This research was conducted with valuable help from collaborators at Google Brain and OpenAI.

A selection of trained agents populating the Atari zoo.

Some of the most exciting advances in AI recently have come from the field of deep reinforcement learning (deep RL), where deep neural networks learn to perform complicated tasks from reward signals. RL operates similarly to how you might teach a dog to perform a new trick: treats are offered to reinforce improved behavior.

Recently, deep RL agents have exceeded human performance in benchmarks like classic video games (such as Atari 2600 games), the board game Go, and modern computer games like DOTA 2. One common setup (which our work targets) is for an algorithm to learn to play a single video game, learning only from raw pixels, guided by increases in the game score.

Looking beyond video games, we believe RL has great potential for beneficial real-world applications. This is true both at Uber (for example, in improving Uber Eats recommendations or for applications in self-driving cars), and in business and society at large. However, there is currently much more research focused on improving deep RL performance (e.g., how many points an agent receives in a game) than on understanding the agents trained by deep RL (e.g., whether slight changes in the game an agent is trained on will catastrophically confuse it). Understanding the agents we create helps us develop confidence and trust in them, which is needed before putting RL into sensitive real-world situations.

This insight motivated the research project described here: to make research into understanding deep RL easier to conduct.
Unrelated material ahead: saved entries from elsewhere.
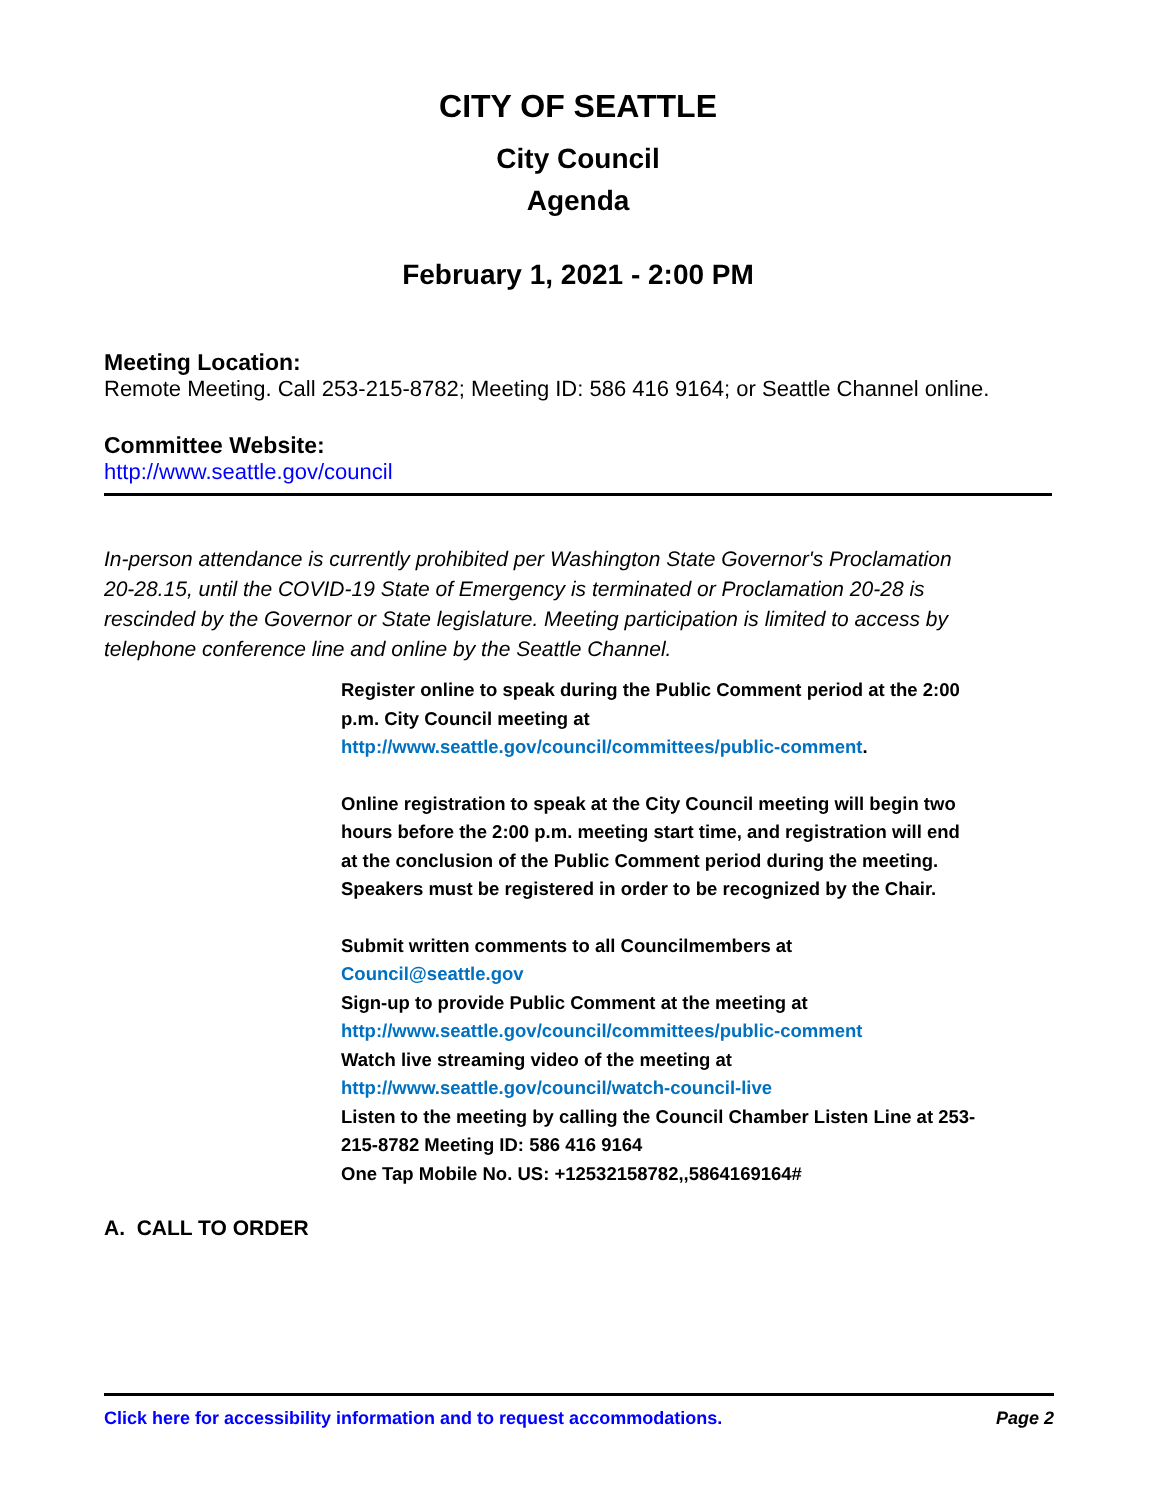CITY OF SEATTLE
City Council
Agenda
February 1, 2021 - 2:00 PM
Meeting Location:
Remote Meeting. Call 253-215-8782; Meeting ID: 586 416 9164; or Seattle Channel online.
Committee Website:
http://www.seattle.gov/council
In-person attendance is currently prohibited per Washington State Governor's Proclamation 20-28.15, until the COVID-19 State of Emergency is terminated or Proclamation 20-28 is rescinded by the Governor or State legislature. Meeting participation is limited to access by telephone conference line and online by the Seattle Channel.
Register online to speak during the Public Comment period at the 2:00 p.m. City Council meeting at http://www.seattle.gov/council/committees/public-comment.
Online registration to speak at the City Council meeting will begin two hours before the 2:00 p.m. meeting start time, and registration will end at the conclusion of the Public Comment period during the meeting. Speakers must be registered in order to be recognized by the Chair.
Submit written comments to all Councilmembers at
Council@seattle.gov
Sign-up to provide Public Comment at the meeting at
http://www.seattle.gov/council/committees/public-comment
Watch live streaming video of the meeting at
http://www.seattle.gov/council/watch-council-live
Listen to the meeting by calling the Council Chamber Listen Line at 253-215-8782 Meeting ID: 586 416 9164
One Tap Mobile No. US: +12532158782,,5864169164#
A. CALL TO ORDER
Click here for accessibility information and to request accommodations. Page 2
In particular, we created and open sourced a repository of trained Atari Learning Environment agents along with tools to understand and analyze their behavior.

 

The Atari Learning Environment

Before introducing the Atari Zoo, let’s first quickly dive into the Atari Learning Environment (ALE), which the Zoo makes use of. The ALE (introduced by this 2013 JAIR paper) allows researchers to train RL agents to play games in an Atari 2600 emulator. Why Atari? The Atari 2600 is a classic gaming console, and its games naturally provide diverse learning challenges. Some games are relatively simple (like Pong), while others require balancing competing short-term and long-term interests (like Seaquest, where to succeed you have to manage your submarine’s oxygen supply while shooting fish to collect points). Still others require actively exploring large swaths of the game world before collecting any rewards at all (like Montezuma’s Revenge or Pitfall).

Frame Observation RAM

Figure 1: (Left) The actual 210×160 RGB frame produced by the Atari emulator in the game Seaquest. (Center) The grayscale down-sampled 84×84 observations consumed by the deep neural network policy, which include not only the present state of the game, but also the last three timesteps. (Right) All 1024 bits of the Atari 2600 RAM state [horizontal axis] shown across 2000 time steps [vertical axis] of policy evaluation in Seaquest.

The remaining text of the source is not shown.